Савва хмыкнул, но я отчётливо понял – он знает и причину появления здесь Николая, и смысл брошенной им фразы. Я покосился на пол, куда Бурляев поставил бутылку. Там лежал одинокий цветок, гвоздичка, то ли оброненная, то ли умышленно оставленная нежданным гостем. Почему-то о цветке я умолчал, сделал вид, что не заметил. Ни поднимать не стал, ни как-то комментировать сей странный факт. Мне почудилось, что за дверью толпится много людей и число их прибывает. Возникло ощущение, что все они, кроме одного меня, посвящены во что-то очень важное. Лишь неловкость и некоторая тревога в душе ворохнулись.

* * *

Виду я не подал, чувствовал, что это меня напрямую не касается, так что отложил выяснение на потом.

А пока мы оба переживали нечто схожеечто-то произошло. Мы словно хотели проснуться, но безуспешно, по-новому смотрели друг на друга: и узнавали, и одновременно не узнавали сидящего напротив человека, испытывая некое дежавю, и, не сговариваясь, переменили тему.

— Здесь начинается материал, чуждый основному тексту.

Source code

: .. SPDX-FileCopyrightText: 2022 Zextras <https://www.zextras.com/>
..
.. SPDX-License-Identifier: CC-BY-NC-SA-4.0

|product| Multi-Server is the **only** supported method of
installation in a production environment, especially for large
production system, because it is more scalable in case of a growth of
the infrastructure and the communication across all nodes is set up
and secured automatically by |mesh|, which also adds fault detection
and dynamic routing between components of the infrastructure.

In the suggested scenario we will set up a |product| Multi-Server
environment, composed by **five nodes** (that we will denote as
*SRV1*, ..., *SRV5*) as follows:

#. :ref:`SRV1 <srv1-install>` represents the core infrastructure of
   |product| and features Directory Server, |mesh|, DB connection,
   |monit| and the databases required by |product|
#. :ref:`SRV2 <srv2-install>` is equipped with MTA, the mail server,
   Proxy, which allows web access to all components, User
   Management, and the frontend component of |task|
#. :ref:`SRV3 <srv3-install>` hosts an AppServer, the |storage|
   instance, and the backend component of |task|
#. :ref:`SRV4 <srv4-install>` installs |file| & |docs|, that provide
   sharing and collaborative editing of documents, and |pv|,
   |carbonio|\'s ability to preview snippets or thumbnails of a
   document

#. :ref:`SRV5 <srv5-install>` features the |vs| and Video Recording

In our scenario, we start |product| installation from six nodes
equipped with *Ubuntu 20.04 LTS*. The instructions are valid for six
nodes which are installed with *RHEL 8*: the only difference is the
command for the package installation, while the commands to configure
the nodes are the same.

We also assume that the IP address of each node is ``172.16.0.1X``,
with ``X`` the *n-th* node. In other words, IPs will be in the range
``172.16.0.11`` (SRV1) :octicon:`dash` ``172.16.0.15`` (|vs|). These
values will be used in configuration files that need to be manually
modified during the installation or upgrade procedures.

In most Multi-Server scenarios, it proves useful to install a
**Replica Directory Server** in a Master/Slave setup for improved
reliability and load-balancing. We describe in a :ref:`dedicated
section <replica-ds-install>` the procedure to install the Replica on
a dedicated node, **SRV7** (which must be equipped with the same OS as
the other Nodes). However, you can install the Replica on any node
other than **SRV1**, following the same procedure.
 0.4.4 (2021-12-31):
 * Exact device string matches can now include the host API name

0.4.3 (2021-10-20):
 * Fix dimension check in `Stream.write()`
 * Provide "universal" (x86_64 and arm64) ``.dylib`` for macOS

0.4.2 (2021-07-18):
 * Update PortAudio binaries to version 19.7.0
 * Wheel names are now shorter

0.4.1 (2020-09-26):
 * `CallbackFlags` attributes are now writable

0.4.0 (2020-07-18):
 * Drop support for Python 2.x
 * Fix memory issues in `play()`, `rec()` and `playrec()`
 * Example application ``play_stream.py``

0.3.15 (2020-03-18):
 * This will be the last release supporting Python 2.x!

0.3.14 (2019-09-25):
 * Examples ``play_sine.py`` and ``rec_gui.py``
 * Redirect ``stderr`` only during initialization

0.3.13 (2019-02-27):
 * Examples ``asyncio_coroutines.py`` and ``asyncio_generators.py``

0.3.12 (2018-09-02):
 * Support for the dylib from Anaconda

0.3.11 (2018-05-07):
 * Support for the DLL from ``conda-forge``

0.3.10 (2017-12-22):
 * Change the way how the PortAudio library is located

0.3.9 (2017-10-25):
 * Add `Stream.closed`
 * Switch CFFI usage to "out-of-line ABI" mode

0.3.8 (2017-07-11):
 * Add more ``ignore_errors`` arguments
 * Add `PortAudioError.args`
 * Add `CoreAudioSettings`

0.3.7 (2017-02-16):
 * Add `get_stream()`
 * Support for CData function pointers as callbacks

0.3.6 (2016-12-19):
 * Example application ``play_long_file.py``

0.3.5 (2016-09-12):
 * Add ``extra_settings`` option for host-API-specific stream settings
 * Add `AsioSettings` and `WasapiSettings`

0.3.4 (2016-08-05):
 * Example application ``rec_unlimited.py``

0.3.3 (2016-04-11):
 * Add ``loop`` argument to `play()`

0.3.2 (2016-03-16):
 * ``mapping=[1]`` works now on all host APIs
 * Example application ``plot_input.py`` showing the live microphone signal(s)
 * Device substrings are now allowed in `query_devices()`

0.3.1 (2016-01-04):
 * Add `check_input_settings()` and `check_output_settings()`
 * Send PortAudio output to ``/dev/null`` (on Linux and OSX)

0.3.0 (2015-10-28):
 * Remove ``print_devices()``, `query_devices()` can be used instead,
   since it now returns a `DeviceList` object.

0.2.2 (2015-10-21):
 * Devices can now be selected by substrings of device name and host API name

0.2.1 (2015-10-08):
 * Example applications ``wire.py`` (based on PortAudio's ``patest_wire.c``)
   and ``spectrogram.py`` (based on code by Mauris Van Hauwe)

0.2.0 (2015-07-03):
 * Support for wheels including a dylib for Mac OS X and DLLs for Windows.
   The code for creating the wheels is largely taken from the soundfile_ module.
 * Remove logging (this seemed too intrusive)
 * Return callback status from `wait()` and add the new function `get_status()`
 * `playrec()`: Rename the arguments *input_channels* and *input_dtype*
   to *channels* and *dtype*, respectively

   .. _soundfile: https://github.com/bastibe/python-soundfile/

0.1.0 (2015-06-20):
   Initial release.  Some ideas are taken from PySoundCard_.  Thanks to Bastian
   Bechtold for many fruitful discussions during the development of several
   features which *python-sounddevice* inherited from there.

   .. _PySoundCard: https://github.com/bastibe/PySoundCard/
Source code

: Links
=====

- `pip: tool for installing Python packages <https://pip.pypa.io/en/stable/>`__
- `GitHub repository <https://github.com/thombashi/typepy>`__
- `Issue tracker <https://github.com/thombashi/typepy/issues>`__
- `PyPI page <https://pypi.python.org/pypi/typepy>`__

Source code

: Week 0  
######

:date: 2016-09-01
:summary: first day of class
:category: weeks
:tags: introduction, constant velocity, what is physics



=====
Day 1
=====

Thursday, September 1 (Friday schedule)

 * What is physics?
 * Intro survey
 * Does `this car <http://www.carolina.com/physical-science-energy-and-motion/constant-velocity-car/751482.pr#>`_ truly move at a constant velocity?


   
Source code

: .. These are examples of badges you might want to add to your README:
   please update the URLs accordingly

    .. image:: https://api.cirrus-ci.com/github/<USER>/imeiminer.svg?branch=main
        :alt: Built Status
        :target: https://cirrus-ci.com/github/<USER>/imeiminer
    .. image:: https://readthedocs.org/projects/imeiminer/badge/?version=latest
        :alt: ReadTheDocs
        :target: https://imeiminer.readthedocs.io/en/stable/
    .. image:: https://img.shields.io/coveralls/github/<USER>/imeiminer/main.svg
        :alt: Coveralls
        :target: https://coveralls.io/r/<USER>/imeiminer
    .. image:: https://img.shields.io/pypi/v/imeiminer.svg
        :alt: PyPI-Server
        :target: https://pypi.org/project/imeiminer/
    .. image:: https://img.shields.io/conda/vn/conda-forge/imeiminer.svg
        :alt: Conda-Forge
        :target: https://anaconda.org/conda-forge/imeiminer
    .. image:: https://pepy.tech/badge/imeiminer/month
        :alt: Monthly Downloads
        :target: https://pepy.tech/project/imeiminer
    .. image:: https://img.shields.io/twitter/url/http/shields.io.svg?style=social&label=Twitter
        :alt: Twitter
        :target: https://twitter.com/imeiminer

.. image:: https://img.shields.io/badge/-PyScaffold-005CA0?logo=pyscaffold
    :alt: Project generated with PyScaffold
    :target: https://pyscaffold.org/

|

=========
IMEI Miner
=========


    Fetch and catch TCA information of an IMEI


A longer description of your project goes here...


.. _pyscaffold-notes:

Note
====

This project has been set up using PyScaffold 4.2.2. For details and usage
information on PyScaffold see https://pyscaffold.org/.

Мне пришлось долго подыскивать слова, последовательность изложения, но Савва настаивал на ТОМ рассказе. Своё повествование он на время прекратил, переключив всё внимание на меня и мою историю. Когда-то, не так давно, мы с ним поверхностно уже обсуждали её, но, видимо, пришёл срок поговорить поподробнее.

И я решил начать с середины.

…Огромный детина возглавлял шайку, преследующую меня в стенах заброшенного полуразрушенного здания. Я блуждал в путанице ветвящихся коридоров, влетал в полутёмные, захламлённые комнаты, распахивая телом двери, задыхался от бега и пыли. Разбивая стекла руками, выпрыгивал в окна, и снова оказывался в злосчастном нескончаемом лабиринте. Сзади гремели выстрелы, гневная брань и злорадный смех. Понимая, что, будучи безоружным, мог спастись только бегством, я лихорадочно наращивал скорость, пытался оторваться в поисках укрытия. Ноги, обутые в старые кроссовки, проскальзывали на резких поворотах, кругом толстым слоем лежала пыль, я не вписывался в виражи, больно ударялся об углы, распахнутые двери, косяки. Разнокалиберные снаряды – от ПМ-овской девятимиллиметровой пули до ремингтоновской картечи и свинцовых «орехов» 12 калибра – шлепались в стены, рикошетили вокруг со свистом и верещанием, обдавали меня ворохами штукатурки и щепок, но, слава Богу, основной цели не находили. Открывшийся за очередным поворотом холл обнаруживал в своем дальнем углу дверь с лестницей, ведущей наверх. Это, как мне показалось, давало шанс. Один пролёт, третий, десятый… Уверенность в своих силах, жажда спасения и спортивная закалка заметно увеличивали расстояние между мной и грузными преследователями. Тяжёлое, хриплое дыхание и бухающие шаги оставались далеко внизу. Теперь приходилось лишь молить о том, чтобы глухие стены внезапно разверзлись очередным коридором. Но его всё не было. Только махонькие окошки у самого потолка тесных межмаршевых площадок, заваленных бетонным крошевом…

На каком-то уровне очередная площадка оказалась более просторной и имела выход. Вот только куда? Невольно я метнулся за поворот, упёрся в наглухо заколоченные створки неработающего лифта и понял, что загнал себя в тупик. Это был конец.

Тут же навалилась страшная усталость. Я повернулся, сделал в слабой надежде два шага в сторону лестницы, посмотрел на ступеньки, ведущие вниз, затем задрал голову. Откуда-то сверху, из зияющей сумеречной пустоты уныло свисали остатки обвалившегося лестничного марша с торчащей из бетона гнутой арматурой. Тонкий лучик света, проникающий сюда явно извне, только усугублял беспросветное отчаяние. Тело моё от бессилия и нелепости всего произошедшего сложилось пополам, ладони упёрлись в колени… Тяжело дыша и смирившись с судьбой, я ждал. Совсем недолго.